### SOURCE RECORDS
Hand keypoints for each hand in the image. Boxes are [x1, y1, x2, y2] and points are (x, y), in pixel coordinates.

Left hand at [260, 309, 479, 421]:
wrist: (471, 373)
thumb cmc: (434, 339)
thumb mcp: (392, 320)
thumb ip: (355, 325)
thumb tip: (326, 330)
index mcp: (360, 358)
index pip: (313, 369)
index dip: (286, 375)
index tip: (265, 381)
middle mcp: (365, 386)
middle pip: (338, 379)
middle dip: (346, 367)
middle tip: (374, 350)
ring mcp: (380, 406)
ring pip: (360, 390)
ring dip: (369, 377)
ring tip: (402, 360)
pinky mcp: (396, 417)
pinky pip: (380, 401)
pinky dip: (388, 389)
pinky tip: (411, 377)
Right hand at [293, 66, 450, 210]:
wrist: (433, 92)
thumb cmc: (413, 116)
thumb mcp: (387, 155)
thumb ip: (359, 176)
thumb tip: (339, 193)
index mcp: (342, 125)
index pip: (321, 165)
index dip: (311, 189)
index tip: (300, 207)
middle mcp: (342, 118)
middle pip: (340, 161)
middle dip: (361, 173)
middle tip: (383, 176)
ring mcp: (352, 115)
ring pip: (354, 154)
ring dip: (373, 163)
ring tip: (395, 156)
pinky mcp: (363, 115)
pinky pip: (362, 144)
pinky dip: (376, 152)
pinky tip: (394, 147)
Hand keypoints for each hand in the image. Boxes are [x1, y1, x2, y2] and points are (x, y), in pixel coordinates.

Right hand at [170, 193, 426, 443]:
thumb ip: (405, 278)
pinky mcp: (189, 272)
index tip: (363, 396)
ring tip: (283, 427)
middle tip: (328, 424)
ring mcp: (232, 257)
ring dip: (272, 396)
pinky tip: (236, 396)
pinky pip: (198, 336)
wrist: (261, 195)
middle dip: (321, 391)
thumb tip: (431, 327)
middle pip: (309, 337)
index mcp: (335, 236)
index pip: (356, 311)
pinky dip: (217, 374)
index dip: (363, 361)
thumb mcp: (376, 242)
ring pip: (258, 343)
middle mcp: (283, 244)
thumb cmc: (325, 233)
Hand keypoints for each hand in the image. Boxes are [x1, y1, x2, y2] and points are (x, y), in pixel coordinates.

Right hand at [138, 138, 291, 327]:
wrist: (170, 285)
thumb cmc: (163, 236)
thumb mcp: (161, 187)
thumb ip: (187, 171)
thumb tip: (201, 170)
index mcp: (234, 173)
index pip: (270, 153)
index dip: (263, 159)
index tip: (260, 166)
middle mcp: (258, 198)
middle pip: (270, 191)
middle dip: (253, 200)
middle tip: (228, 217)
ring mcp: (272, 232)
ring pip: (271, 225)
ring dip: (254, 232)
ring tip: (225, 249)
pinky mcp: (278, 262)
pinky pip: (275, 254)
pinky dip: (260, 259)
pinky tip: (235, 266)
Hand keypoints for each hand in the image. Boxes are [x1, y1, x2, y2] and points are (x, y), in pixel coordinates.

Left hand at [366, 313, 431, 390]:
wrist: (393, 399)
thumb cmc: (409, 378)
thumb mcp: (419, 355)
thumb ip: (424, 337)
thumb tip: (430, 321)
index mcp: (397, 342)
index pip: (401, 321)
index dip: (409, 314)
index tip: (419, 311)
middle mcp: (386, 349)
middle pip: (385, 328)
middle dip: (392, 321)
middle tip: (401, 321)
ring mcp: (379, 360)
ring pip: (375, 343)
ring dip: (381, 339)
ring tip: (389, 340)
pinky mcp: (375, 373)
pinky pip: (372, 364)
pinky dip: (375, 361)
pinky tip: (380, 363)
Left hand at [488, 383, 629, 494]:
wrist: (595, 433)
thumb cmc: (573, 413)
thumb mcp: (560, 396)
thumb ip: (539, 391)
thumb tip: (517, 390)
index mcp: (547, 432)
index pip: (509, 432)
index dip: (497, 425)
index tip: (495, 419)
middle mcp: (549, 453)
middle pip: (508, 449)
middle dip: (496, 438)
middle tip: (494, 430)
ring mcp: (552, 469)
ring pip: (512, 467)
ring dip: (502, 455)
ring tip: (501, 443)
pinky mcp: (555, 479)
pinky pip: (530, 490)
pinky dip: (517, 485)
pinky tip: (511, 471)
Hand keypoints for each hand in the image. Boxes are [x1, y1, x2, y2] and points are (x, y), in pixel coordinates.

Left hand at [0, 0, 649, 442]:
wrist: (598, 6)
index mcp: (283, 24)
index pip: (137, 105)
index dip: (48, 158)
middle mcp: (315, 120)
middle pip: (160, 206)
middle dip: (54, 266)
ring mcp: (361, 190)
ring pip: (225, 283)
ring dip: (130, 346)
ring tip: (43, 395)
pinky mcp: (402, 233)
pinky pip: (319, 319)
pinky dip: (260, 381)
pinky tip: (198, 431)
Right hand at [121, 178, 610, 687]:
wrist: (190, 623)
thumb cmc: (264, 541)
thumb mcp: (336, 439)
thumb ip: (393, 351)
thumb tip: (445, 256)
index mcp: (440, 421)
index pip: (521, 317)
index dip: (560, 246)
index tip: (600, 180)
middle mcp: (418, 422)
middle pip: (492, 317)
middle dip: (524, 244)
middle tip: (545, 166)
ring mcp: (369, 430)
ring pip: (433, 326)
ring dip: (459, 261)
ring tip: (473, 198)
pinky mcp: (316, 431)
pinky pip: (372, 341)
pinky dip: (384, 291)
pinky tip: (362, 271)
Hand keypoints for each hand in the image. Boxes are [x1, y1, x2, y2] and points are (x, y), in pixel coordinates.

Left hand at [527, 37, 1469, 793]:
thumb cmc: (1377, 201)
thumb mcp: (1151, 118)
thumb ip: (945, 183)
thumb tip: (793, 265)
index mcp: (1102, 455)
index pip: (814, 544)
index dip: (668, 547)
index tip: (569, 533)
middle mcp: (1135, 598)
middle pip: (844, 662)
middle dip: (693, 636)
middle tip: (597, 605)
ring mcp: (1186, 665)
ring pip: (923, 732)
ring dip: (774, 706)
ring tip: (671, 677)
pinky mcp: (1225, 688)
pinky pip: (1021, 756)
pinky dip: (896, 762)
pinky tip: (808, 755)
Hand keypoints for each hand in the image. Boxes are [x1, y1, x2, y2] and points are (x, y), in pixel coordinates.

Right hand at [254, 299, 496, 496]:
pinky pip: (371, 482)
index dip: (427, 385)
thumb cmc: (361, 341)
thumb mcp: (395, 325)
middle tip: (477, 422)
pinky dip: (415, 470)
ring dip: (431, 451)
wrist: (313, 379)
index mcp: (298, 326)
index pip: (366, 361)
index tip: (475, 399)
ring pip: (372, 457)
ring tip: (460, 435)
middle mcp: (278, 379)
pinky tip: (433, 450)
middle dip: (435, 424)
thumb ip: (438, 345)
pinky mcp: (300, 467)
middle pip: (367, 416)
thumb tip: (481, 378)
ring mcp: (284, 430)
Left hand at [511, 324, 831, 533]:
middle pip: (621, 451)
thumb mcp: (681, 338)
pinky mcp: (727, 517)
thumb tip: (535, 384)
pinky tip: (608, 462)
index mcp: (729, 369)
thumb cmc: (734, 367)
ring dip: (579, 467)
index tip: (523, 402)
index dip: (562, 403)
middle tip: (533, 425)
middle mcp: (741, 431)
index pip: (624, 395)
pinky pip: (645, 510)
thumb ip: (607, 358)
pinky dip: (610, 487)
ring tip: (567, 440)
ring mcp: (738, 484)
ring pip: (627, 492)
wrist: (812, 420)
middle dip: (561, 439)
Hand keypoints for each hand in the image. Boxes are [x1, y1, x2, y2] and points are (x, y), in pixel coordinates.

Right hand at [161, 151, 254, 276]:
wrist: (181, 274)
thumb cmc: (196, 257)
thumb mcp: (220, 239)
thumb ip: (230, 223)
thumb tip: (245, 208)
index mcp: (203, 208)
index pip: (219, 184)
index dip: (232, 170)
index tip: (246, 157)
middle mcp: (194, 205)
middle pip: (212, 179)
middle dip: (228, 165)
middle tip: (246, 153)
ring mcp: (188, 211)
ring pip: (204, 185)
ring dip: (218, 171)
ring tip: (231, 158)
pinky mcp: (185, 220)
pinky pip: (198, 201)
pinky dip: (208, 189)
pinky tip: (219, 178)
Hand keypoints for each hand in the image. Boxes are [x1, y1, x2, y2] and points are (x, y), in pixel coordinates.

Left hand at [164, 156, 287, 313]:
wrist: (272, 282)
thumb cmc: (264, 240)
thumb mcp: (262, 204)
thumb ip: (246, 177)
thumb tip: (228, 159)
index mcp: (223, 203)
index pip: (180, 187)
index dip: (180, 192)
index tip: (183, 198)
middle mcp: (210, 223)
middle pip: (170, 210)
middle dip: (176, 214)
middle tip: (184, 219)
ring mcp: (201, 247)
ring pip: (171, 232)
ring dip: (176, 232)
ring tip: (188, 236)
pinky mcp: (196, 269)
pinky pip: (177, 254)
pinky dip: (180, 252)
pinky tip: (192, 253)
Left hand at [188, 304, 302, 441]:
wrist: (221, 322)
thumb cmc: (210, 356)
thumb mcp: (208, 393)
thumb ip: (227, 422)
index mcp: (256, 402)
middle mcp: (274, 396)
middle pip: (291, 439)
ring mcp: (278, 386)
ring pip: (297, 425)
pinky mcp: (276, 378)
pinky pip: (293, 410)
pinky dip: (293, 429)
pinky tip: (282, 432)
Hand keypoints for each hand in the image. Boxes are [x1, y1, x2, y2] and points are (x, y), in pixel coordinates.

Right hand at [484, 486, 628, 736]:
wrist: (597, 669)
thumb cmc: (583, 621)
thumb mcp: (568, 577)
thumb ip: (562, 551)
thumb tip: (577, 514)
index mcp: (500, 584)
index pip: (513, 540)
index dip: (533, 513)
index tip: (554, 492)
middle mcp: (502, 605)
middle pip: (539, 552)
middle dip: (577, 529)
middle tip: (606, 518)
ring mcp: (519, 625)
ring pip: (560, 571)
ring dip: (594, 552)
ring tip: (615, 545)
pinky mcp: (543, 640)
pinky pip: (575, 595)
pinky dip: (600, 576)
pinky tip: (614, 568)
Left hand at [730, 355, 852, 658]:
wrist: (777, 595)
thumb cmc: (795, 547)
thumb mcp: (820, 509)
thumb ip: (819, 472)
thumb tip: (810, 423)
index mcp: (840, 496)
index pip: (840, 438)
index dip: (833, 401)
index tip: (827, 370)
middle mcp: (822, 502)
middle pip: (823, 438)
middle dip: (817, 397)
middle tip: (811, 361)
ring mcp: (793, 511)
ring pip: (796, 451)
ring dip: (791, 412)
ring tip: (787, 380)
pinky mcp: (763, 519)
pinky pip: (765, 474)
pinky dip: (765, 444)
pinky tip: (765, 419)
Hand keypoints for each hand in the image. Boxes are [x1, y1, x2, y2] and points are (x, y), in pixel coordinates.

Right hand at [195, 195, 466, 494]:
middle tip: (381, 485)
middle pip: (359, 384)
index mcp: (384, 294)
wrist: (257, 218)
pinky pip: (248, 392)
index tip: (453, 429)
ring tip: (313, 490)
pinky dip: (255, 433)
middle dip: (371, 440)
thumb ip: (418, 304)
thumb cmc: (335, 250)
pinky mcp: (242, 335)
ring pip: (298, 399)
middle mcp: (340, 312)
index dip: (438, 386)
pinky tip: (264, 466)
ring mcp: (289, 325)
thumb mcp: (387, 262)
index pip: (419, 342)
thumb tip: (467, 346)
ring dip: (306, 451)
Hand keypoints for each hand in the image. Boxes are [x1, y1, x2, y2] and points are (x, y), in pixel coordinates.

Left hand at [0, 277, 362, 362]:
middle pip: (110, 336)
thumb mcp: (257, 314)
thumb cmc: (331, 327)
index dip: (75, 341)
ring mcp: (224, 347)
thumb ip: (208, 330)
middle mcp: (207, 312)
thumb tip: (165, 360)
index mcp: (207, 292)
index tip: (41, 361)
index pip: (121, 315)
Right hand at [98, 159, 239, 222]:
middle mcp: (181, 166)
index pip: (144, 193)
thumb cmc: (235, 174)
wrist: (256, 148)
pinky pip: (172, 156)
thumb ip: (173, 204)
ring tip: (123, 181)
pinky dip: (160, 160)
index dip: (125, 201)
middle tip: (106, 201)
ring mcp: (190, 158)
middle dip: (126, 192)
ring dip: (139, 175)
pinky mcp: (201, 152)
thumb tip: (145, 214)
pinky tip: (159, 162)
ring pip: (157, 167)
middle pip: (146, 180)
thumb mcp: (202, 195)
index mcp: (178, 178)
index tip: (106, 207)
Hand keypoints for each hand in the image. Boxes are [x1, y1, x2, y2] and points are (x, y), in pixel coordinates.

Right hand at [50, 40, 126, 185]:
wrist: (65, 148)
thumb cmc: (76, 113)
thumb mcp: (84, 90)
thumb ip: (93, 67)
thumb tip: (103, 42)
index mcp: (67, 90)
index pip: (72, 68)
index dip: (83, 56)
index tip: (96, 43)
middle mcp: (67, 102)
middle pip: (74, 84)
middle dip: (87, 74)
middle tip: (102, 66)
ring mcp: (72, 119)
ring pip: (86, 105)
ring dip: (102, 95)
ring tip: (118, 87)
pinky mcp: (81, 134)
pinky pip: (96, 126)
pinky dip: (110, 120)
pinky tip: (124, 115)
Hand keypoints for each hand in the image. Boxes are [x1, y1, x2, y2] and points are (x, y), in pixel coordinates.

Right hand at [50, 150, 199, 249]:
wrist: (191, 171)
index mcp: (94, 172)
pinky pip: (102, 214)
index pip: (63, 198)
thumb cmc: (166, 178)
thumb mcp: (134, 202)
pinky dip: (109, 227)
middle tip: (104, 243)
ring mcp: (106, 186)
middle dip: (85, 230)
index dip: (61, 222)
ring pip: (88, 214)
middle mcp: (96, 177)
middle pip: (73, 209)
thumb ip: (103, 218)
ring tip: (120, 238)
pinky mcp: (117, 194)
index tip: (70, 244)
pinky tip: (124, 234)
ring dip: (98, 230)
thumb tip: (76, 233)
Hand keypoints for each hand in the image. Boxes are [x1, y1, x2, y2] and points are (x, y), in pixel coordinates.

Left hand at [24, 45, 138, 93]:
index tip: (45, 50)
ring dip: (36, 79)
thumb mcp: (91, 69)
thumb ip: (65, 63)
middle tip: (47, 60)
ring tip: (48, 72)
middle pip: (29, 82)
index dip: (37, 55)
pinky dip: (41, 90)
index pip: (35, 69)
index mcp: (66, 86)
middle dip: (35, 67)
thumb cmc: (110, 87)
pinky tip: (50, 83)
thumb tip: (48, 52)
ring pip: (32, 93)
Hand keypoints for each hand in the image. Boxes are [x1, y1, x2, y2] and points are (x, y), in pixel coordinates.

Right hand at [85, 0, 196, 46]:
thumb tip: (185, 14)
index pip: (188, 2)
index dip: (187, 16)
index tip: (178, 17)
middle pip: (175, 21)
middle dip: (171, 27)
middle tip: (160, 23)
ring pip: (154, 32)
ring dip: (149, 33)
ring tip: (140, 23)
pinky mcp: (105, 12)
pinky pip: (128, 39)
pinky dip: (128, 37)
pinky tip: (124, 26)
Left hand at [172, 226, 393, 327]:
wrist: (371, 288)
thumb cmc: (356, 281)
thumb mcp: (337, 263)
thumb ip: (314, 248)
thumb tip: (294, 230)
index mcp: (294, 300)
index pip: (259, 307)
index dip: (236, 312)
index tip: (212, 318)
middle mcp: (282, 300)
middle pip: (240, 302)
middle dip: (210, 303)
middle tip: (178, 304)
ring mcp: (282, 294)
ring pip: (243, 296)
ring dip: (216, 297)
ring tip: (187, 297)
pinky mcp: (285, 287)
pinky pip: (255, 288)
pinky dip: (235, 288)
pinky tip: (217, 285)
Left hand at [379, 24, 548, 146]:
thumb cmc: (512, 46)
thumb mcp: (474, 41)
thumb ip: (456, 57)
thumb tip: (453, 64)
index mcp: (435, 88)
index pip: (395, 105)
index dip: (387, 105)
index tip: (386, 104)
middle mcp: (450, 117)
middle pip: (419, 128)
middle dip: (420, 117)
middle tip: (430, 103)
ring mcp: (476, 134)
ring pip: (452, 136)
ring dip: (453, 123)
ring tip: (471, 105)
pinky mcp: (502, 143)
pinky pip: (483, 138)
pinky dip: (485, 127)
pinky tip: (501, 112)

### INSTRUCTIONS FOR THE TASK
Each line in the listing above from the one containing "ring tip: (395, 156)" through the one containing "thumb ip: (405, 278)" should be repeated exactly, and no other line.

### WRITTEN REPLY
ring tip: (395, 156)
pinky mcp: (363, 115)
pinky pip: (362, 144)
pinky dip: (376, 152)
pinky tip: (394, 147)
Hand keypoints for each hand in the image. Boxes are [x1, y1, x2, y2] and points are (x, y), in pixel coordinates.

Right hand at [170, 193, 426, 443]:
thumb ip: (405, 278)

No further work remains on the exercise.